Over the past century the world has become a much smaller place. Ireland has been one of the big winners from this globalisation.
It has turned us from the ‘sick man of Europe’ to one of the World’s richest nations in a little over a generation. Like all powerful forces, however, the benefits of globalisation ebb and flow.
A slowdown in the Chinese economy and poor decisions by Oil Sheikhs in the Middle East have meant that the global price of oil has fallen from $147 per barrel at its peak in 2009 to around $50 today.
All of this landed on Longford’s doorstep last week with the loss of 170 jobs in Cameron, a company which supplies the Oil industry.
The losses are no doubt a terrible blow to the county, particularly for those families who have been directly affected.
By comparison to the number of people working in Longford, the losses are smaller but comparable to the closure of Dell in Limerick and are one of the largest of recent years.
There is no doubt this will dent people’s confidence, just as good news seemed to be flowing again. Employment has been recovering and the county recently received its largest inward investment announcement in decades. How Longford weathers this most recent setback will depend on the actions taken over the coming months.
There are a few examples which might give us hope.
In 2011 the telecoms company Talk-Talk closed its site in Waterford with the loss of 575 jobs. This came only 18 months after the closure of the iconic Waterford Crystal. It would have been easy to despair.
At an event I attended last year a former employee of Talk-Talk outlined how he and a number of colleagues had gone on, following their redundancy, to found their own company - Eishtec.
Over the last four years it has gone on to become one of the fastest growing companies in Ireland, expanding from nine to over 1,500 employees in Waterford, Wexford and Clonmel.
This is not a once off either.
The closure of the Digital Equipment facility in Galway in 1993 saw the loss of 600 jobs but more than 15 new companies were founded in its wake. It is often cited as one of the key reasons for the success of Galway as a hub for the MedTech industry.
Similar stories come from the closure of Motorola in Cork. The enormous Irish aircraft leasing sector based out of Shannon traces its genesis almost solely back to the collapse of Tony Ryan’s Guinness Peat Aviation.
What these examples show is that towns can emerge stronger from an economic blow if there is a clear plan to help workers get back on their feet and find new opportunities.
As such the immediate focus must be on helping those affected find new work, training opportunities or funds to begin a new business.
The EU’s Globalisation Adjustment Fund has been used in other cases to do just that. There is a substantive case that the Cameron workers qualify for the scheme but it is by no means cut and dry.
That case must be made forcefully at a national and European level over the coming months in order for it to succeed.

- [Dataset entries]:
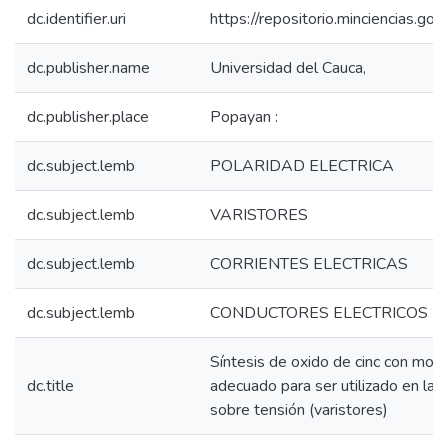
dc.identifier.uri
https://repositorio.minciencias.
dc.publisher.name
Universidad del Cauca,
dc.publisher.place
Popayan :
dc.subject.lemb
POLARIDAD ELECTRICA
dc.subject.lemb
VARISTORES
dc.subject.lemb
CORRIENTES ELECTRICAS
dc.subject.lemb
CONDUCTORES ELECTRICOS
Síntesis de oxido de cinc con morf
dc.title
adecuado para ser utilizado en la 
sobre tensión (varistores)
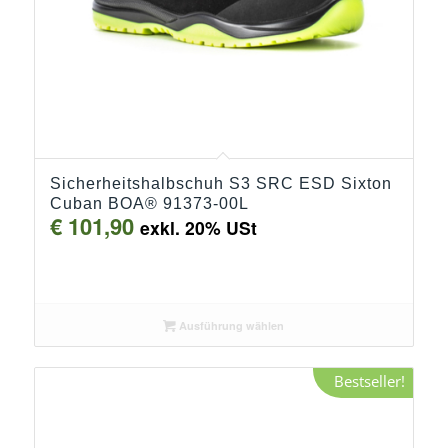
Sicherheitshalbschuh S3 SRC ESD Sixton
Cuban BOA® 91373-00L
€
101,90
exkl. 20% USt
Ausführung wählen
Bestseller!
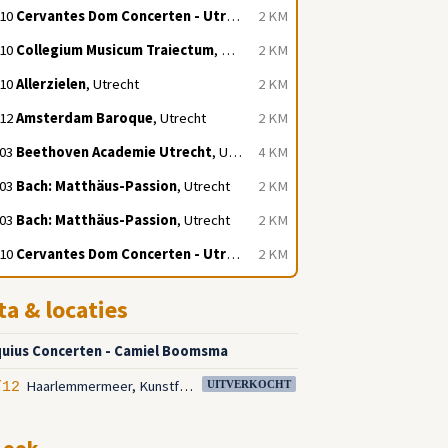
/10
Cervantes Dom Concerten - Utrecht
, Utrecht
2 KM
/10
Collegium Musicum Traiectum
, Utrecht
2 KM
/10
Allerzielen
, Utrecht
2 KM
/12
Amsterdam Baroque
, Utrecht
2 KM
/03
Beethoven Academie Utrecht
, Utrecht
4 KM
/03
Bach: Matthäus-Passion
, Utrecht
2 KM
/03
Bach: Matthäus-Passion
, Utrecht
2 KM
/10
Cervantes Dom Concerten - Utrecht
, Utrecht
2 KM
ta & locaties
uius Concerten - Camiel Boomsma
Haarlemmermeer, Kunstfort
/12
UITVERKOCHT
 ook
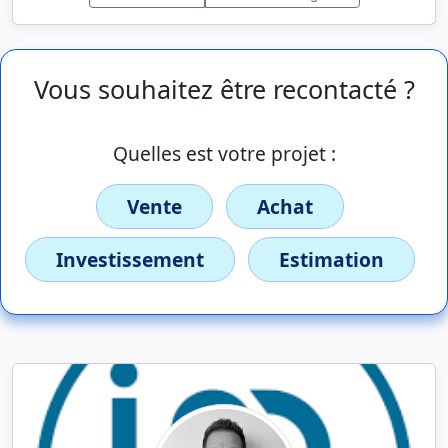
Vous souhaitez être recontacté ?
Quelles est votre projet :
Vente
Achat
Investissement
Estimation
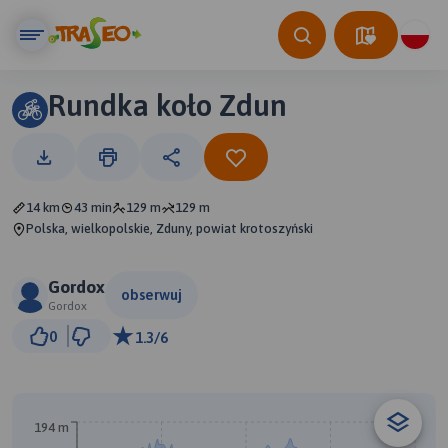
Rundka koło Zdun
14 km
43 min
129 m
129 m
Polska, wielkopolskie, Zduny, powiat krotoszyński
Gordox
obserwuj
Gordox
1 km
0
1.3/6
© Traseo Map
© OpenMapTiles
© OpenStreetMap contributors
B
A
194 m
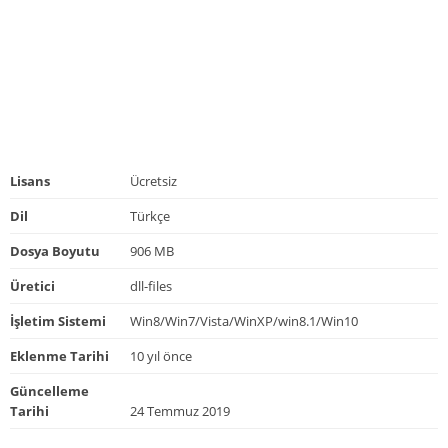
Lisans
Ücretsiz
Dil
Türkçe
Dosya Boyutu
906 MB
Üretici
dll-files
İşletim Sistemi
Win8/Win7/Vista/WinXP/win8.1/Win10
Eklenme Tarihi
10 yıl önce
Güncelleme
Tarihi
24 Temmuz 2019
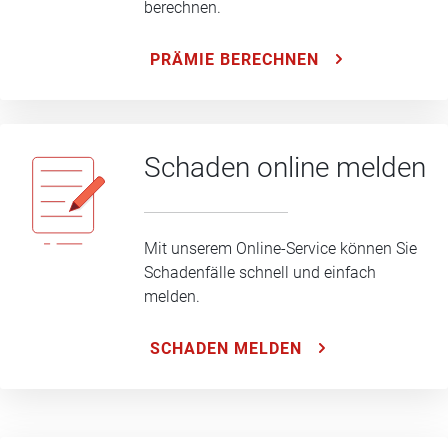
berechnen.
PRÄMIE BERECHNEN
Schaden online melden
Mit unserem Online-Service können Sie
Schadenfälle schnell und einfach
melden.
SCHADEN MELDEN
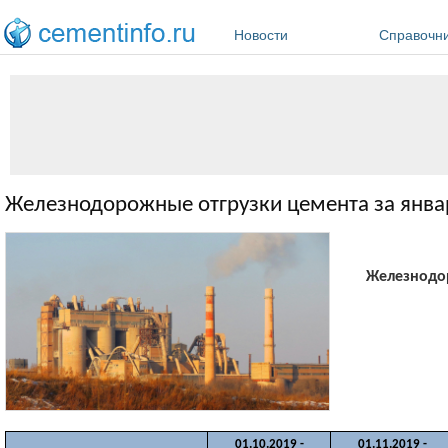
Перейти к основному содержанию
Новости
Справочн
Железнодорожные отгрузки цемента за янва
Железнодор
01.10.2019 -
01.11.2019 -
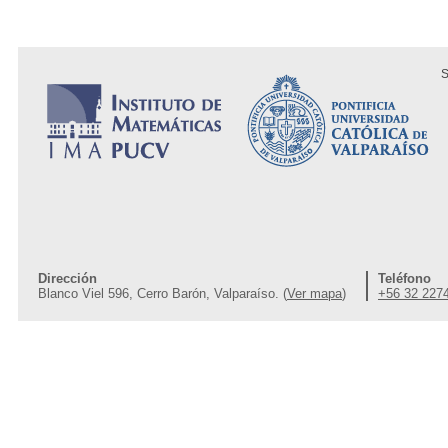
S
Dirección
Teléfono
Blanco Viel 596, Cerro Barón, Valparaíso. (
Ver mapa
)
+56 32 227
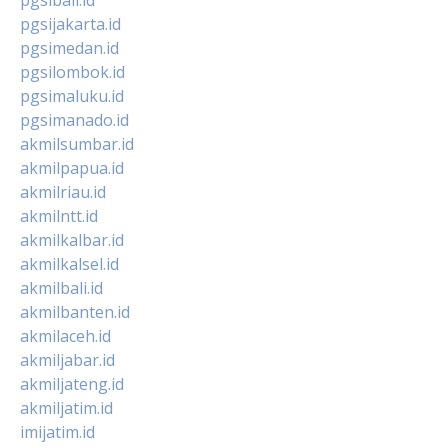
pgsijakarta.id
pgsimedan.id
pgsilombok.id
pgsimaluku.id
pgsimanado.id
akmilsumbar.id
akmilpapua.id
akmilriau.id
akmilntt.id
akmilkalbar.id
akmilkalsel.id
akmilbali.id
akmilbanten.id
akmilaceh.id
akmiljabar.id
akmiljateng.id
akmiljatim.id
imijatim.id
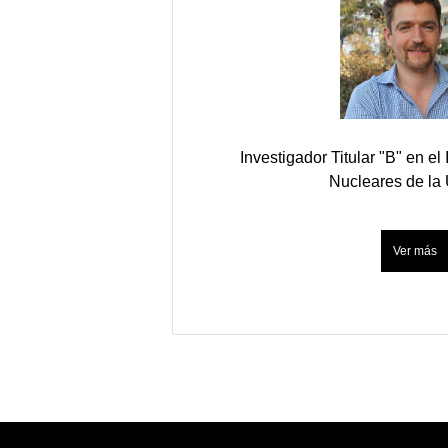
Investigador Titular "B" en el
Nucleares de l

- [About this task]:
For each statement below, decide whether it agrees with the opinion piece on the Longford job losses. Answer yes or no, and quote the deciding words of the text. (a) Longford lost 170 jobs at Cameron, a company that supplies the oil industry. (b) The Digital Equipment facility in Galway closed in 2011. (c) The writer says the Cameron workers clearly qualify for the EU's Globalisation Adjustment Fund.

- [Output for this task]:
(a) Yes: "the loss of 170 jobs in Cameron, a company which supplies the Oil industry"
(b) No: "The closure of the Digital Equipment facility in Galway in 1993"
(c) No: "There is a substantive case that the Cameron workers qualify for the scheme but it is by no means cut and dry"